The government’s recent Dietary Guidelines for Americans had some familiar recommendations for health: eat more fruits and vegetables, exercise more and lower the amount of salt you eat.
Now a new study from Europe challenges that last piece of advice by suggesting that reducing dietary salt may not benefit your heart health after all. Previous studies have shown that people with high blood pressure can lower their risk of developing hypertension and heart disease by eating less salt. But in the new study, people who had the most salt in their diets actually had the lowest risk of dying from heart disease.
Yes, that’s right. The study involved 3,681 people without heart problems, most of whom also had normal blood pressure. Reporting in the Journal of the American Medical Association (JAMA), the researchers found that those with the highest levels of sodium in their urine (the most accurate way to measure how much salt a person consumes) were more than four times less likely to die from heart disease than those with the lowest intake of sodium. During the nearly eight years of follow up, the heart-related death rate was 0.8% among those with the highest sodium levels and 4% among those with the lowest levels.
“Yes, the findings surprised me and those of us at the American Heart Association (AHA),” says Dr. Ralph Sacco, president of the AHA and chairman of neurology at University of Miami. The AHA is hoping to get Americans to lower their sodium intake to 1,500 mg per day by 2020, far below the 2,300 mg daily maximum that the U.S. Department of Agriculture now advises.
“We have to remember that many people are at high risk for high blood pressure,” says Sacco. “And when we start going up in age, the proportion of people with high blood pressure approaches 70% to 80% or more, so your lifetime risk of high blood pressure is exceedingly high.”
Salt can play a role in blood pressure, and the current study confirmed this, finding that the systolic pressure (the upper number in the blood pressure reading) was slightly higher among those consuming the most salt, compared with those consuming the least. Even so, those people were at no higher risk of developing hypertension.
The current study fuels the brewing debate over whether low-salt standards should apply equally to everyone. Some experts suggest that certain people may be more sensitive to salt than others, or that people with normal blood pressure may not benefit from lowering their sodium intake. Most of the gold-standard studies on salt — in which people are randomly assigned to consume diets high or low in sodium — have involved people who either have hypertension or are at high risk of developing it. Based on that data, scientists just assumed that the same low-salt principle would benefit people at lower risk as well.
But as one of the study authors, Dr. Jan Staessen, professor of medicine at University of Leuven in Belgium, told JAMA in a Q&A, “If you decrease sodium intake a lot, you activate some of the systems that conserve sodium and they are known to have a negative influence on cardiovascular outcomes.” While it’s not know if this is indeed the reason for the contrary findings, it could explain why lower sodium levels were linked to greater heart problems in the trial.
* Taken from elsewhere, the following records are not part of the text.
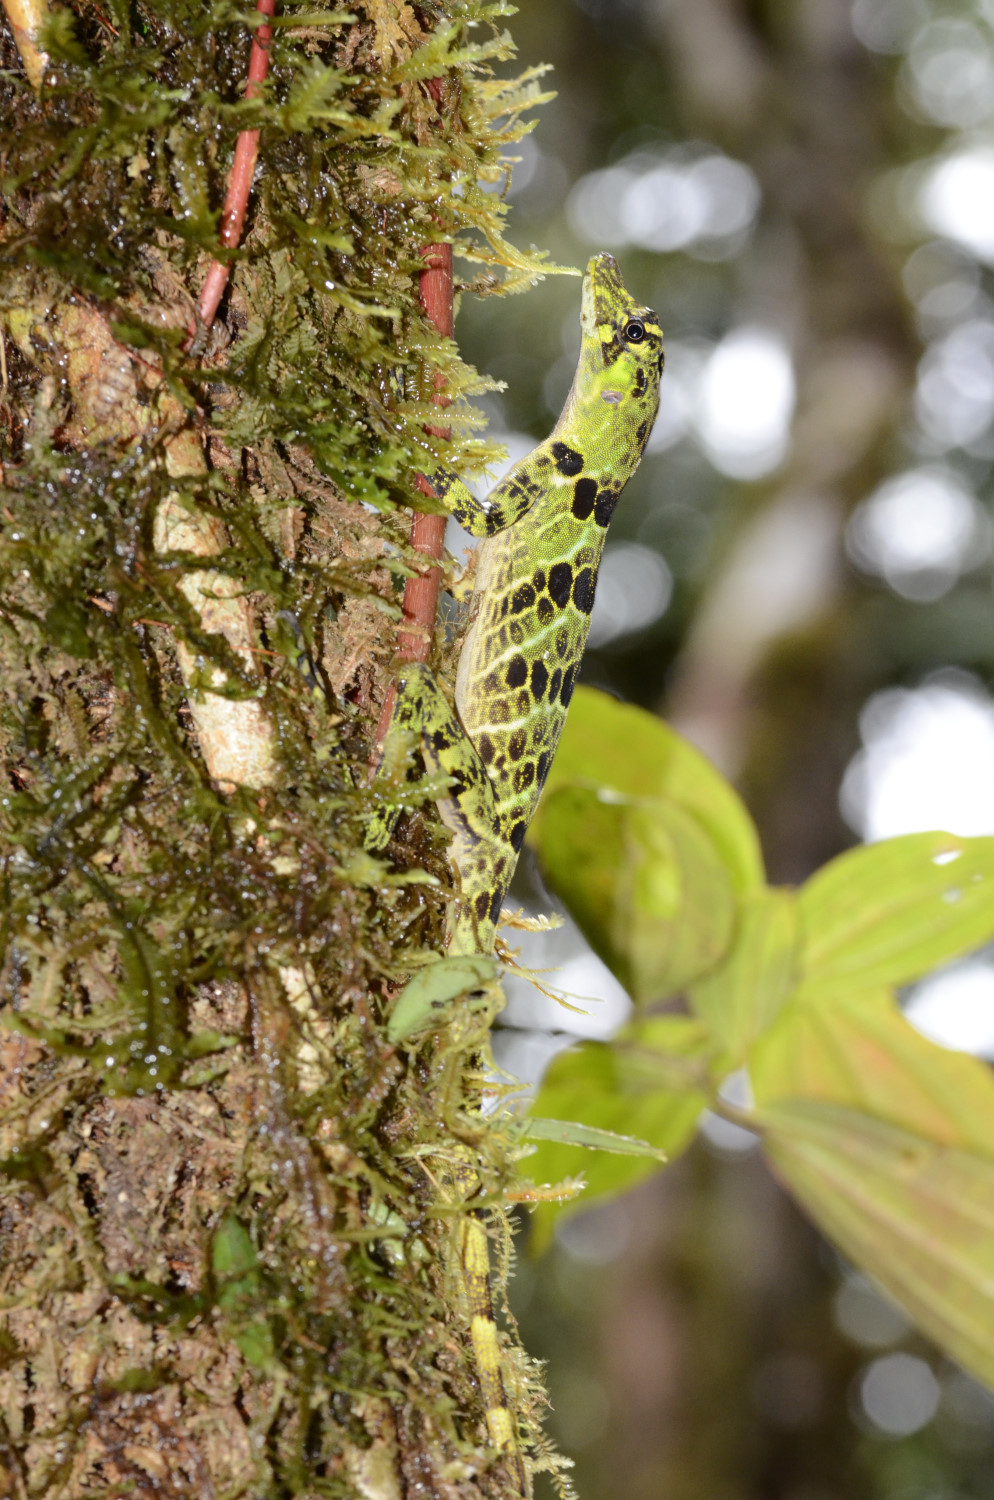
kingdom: Animalia
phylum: Chordata
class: Squamata
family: Dactyloidae
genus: Anolis
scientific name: Anolis princeps
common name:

Still, Sacco, as well as the authors, acknowledge that there might be other reasons for the surprising results. First, the study population was relatively young on the whole (participants’ ages ranged from 20 to over 60), and therefore at lower risk of hypertension than an older population. The impact that sodium can have on the heart may differ depending on age.
Second, the scientists took only one urinary sodium reading over a 24-hour period from each participant, and such readings can vary; an average of several measurements might have more accurately captured the participants’ true sodium intake.
And, finally, given the young age of the volunteers, an eight-year follow up may not have been long enough to capture the full risk of heart events or death from heart attacks, which tend to occur in advanced middle age and later.
It appears that the question about how salt affects heart risk is a complicated one. There is certainly strong and undisputed evidence that people with high blood pressure can lower their readings by reducing their salt intake. So it would stand to reason that the same applies to healthy people with normal blood pressure — even if there isn’t the gold-standard scientific evidence to support that.
Of course, dropping blood pressure too low comes with its own health risks — dizziness, fainting and even shock — but most U.S. adults aren’t at risk of hypotension. Sacco points out also that because high blood pressure is associated with both age and obesity, there’s good reason for large swaths of the American public to hold off on the sodium.
“Our population is aging, and more and more people are obese, and less physically active, so we felt that [the AHA’s] recommendation for all Americans to lower their salt intake is important because a large proportion of Americans are intermediate to high risk for developing high blood pressure,” he says. “One study should not change all the other great evidence out there that says we should be lowering sodium. Lowering blood pressure even by a few millimeters can have an impact over a lifetime. So don’t reach for that salt shaker.”